- _TRY IT_
Print back each record unchanged, without pictures.

[Collected data]
- - -

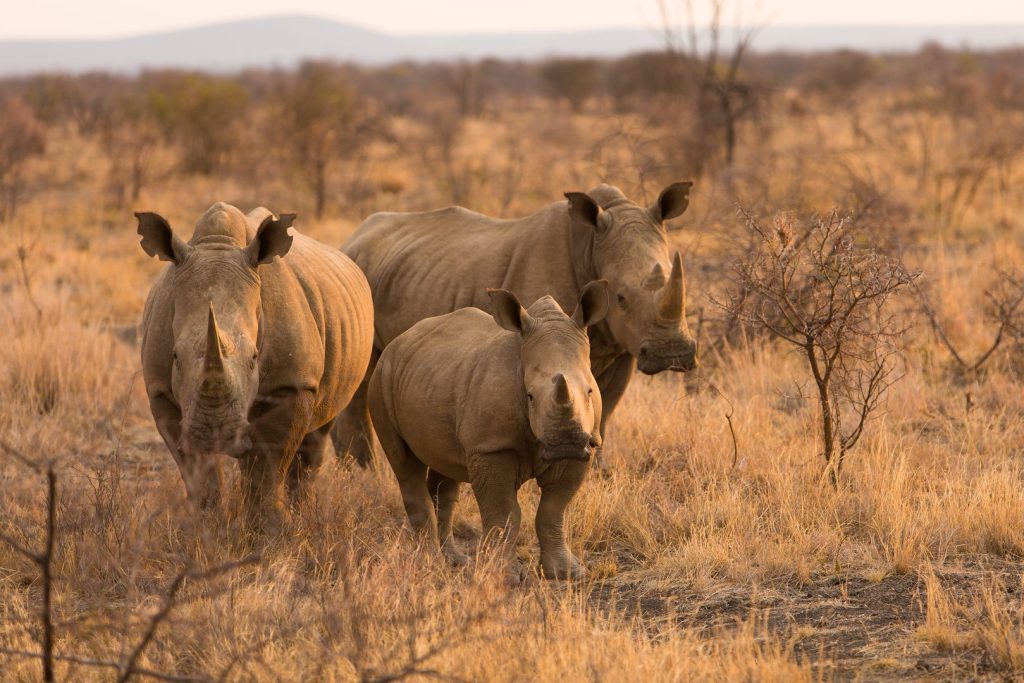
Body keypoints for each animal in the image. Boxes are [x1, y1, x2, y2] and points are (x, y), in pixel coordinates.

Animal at [137, 202, 374, 532]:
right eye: (175, 357)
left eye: (254, 358)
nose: (215, 434)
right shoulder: (161, 391)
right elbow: (196, 470)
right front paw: (205, 528)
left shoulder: (292, 383)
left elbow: (268, 463)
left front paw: (267, 530)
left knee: (317, 432)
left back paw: (303, 513)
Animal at [335, 182, 698, 465]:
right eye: (620, 298)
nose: (673, 354)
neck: (589, 246)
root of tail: (353, 237)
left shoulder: (623, 347)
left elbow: (603, 409)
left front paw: (598, 471)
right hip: (357, 278)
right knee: (362, 373)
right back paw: (361, 468)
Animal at [368, 281, 609, 580]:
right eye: (529, 396)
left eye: (590, 391)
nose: (565, 443)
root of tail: (398, 340)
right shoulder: (491, 447)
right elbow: (504, 513)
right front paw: (504, 576)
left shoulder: (586, 444)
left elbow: (554, 510)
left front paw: (567, 573)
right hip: (382, 378)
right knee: (405, 465)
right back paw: (429, 564)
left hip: (433, 377)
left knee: (446, 474)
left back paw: (455, 560)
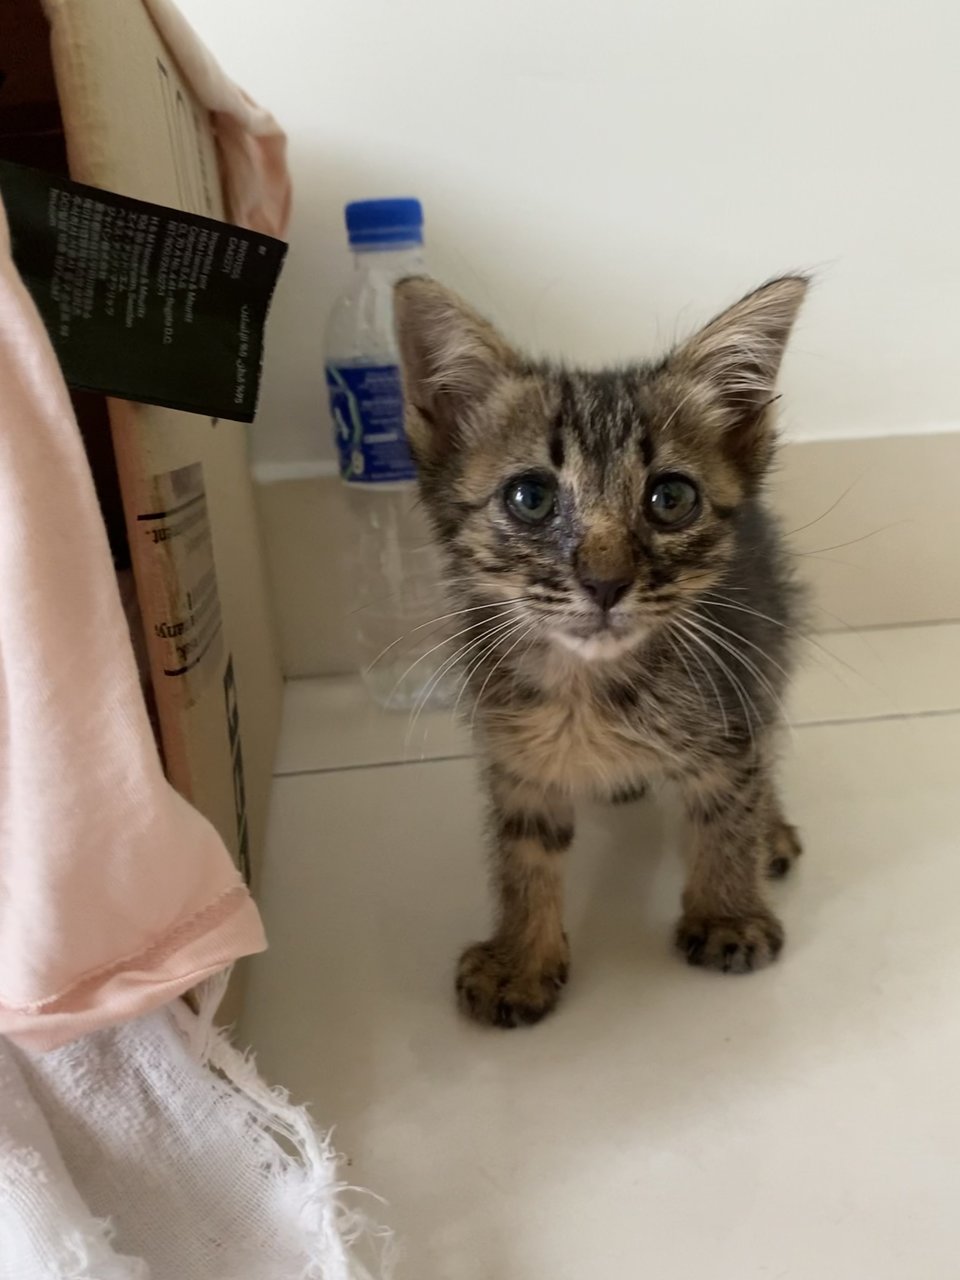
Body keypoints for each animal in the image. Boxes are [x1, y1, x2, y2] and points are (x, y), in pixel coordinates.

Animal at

- - -

- _WRITTEN ANSWER_
Body keypoints for each animal in the image. Boxes are [x1, y1, x2, y2] and points are (x, y), in pixel coordinates.

Animal at [137, 202, 374, 532]:
right eye: (175, 357)
left eye: (254, 358)
nose: (215, 434)
right shoulder: (161, 391)
right elbow: (196, 470)
right front paw: (205, 528)
left shoulder: (292, 383)
left elbow: (268, 463)
left front paw: (267, 530)
left knee: (317, 432)
left back paw: (303, 513)
Animal at [335, 182, 698, 465]:
right eye: (620, 298)
nose: (673, 354)
neck: (589, 246)
root of tail: (353, 237)
left shoulder: (623, 347)
left elbow: (603, 409)
left front paw: (598, 471)
right hip: (357, 278)
right knee: (362, 373)
right back paw: (361, 468)
Animal at [368, 281, 609, 580]:
right eye: (529, 396)
left eye: (590, 391)
nose: (565, 443)
root of tail: (398, 340)
right shoulder: (491, 447)
right elbow: (504, 513)
right front paw: (504, 576)
left shoulder: (586, 444)
left elbow: (554, 510)
left front paw: (567, 573)
right hip: (382, 378)
right knee: (405, 465)
right back paw: (429, 564)
left hip: (433, 377)
left knee: (446, 474)
left back paw: (455, 560)
Body keypoints for each animal in the image. Boxes are [x1, y1, x2, y2] and points are (x, y), in pixel coordinates.

Animal at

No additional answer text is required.